Les dix autres pages sont dévolues à Bo Skovhus qui se place à l’exact opposé. La saynète König und Floh bénéficie d’une savoureuse verve théâtrale. Aujourd’hui, le vibrato du baryton danois s’avère parfois encombrant, comme dans Der Türmer singt auf der Schlosswarte, mais la couleur vocale est indiciblement flatteuse et convient fort bien à ce répertoire. Comme à son habitude, il rentre littéralement dans le texte, avec cette intelligence particulière qu’on dénomme sensibilité. La ligne de chant est loin d’être parfaite, mais le timbre et le style excusent tout.

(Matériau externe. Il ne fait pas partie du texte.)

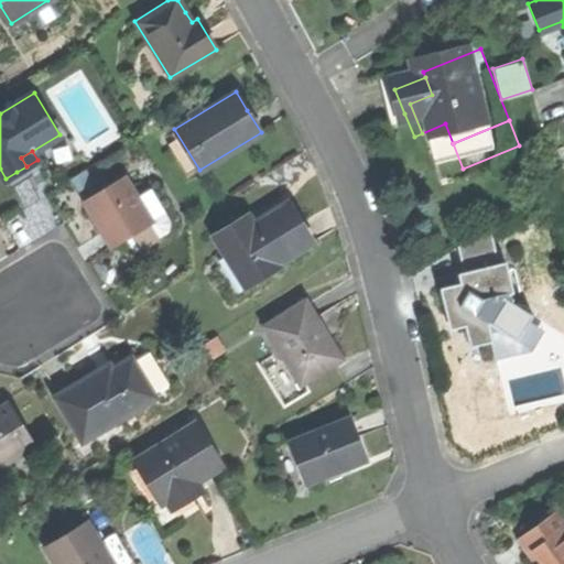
[(99,226),(111,246),(151,221),(122,175),(83,199),(99,226)]
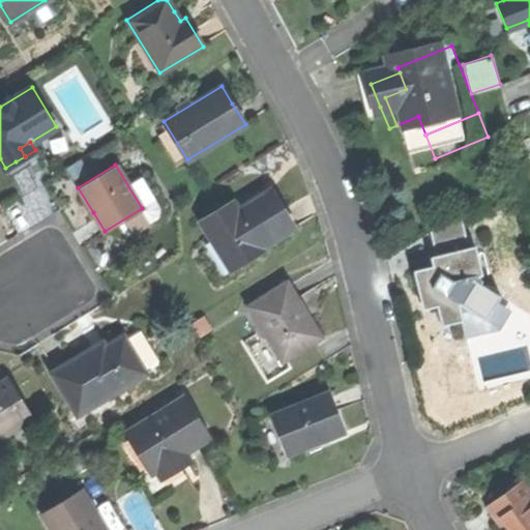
[(233,200),(199,221),(221,257),(230,251),(239,267),(263,253),(261,248),(294,229),(282,208),(270,189),(238,209),(233,200)]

Comme dans Mailied, vieille chanson tendre qui valse ; comme dans le pétillant Frech un froh, lui aussi dansé, qui rencontre ici une festive élégance de ton.
Contredisant efficacement Odysseus Op.11 (1901, poème de Felix Dahn) où la voix tremblote dangereusement et dont la nasalisation du grave n’est pas très heureuse, Bo Skovhus livre quatre bijoux, avec la complicité du chef. Le mystérieux et sombre Der Fischer révèle une expressivité toujours gracieuse – le moelleux de « Sie sangt zu ihn… », avec son obsédant motif de violon (encore) –, et un phrasé infiniment souple. L’orchestre lorgne vers Tristan, puis cisèle subtilement les inserts solistiques dans une demi-teinte finement travaillée. Des Harfners Gesang offre un bel exemple d’opératique froncement de sourcils, suave déclamation (un peu trop textuel, vraiment) de la harpe sur des rehauts de flûte, tandis qu’An den Mond dessine l’élan mélodique dans l’excellence des vents des Bamberger Sinfoniker, Sebastian Weigle préservant son approche de contrastes trop marqués, avançant un orchestre d’une profondeur soignée jamais trop démonstratif. Le suspens captivant des cinq premiers vers de Symbolum est suivi d’un lyrisme qui bientôt s’emballe vers l’héroïsme, sur des cordes en lavis d’encre. Avec ces sonneries lointaines et proprement debussystes, ce Lied est sans conteste le plus intéressant de ce CD. À l’exquise facilité de l’aigu de Skovhus s’y marie des finasseries de tissage schrekeriennes avant l’heure.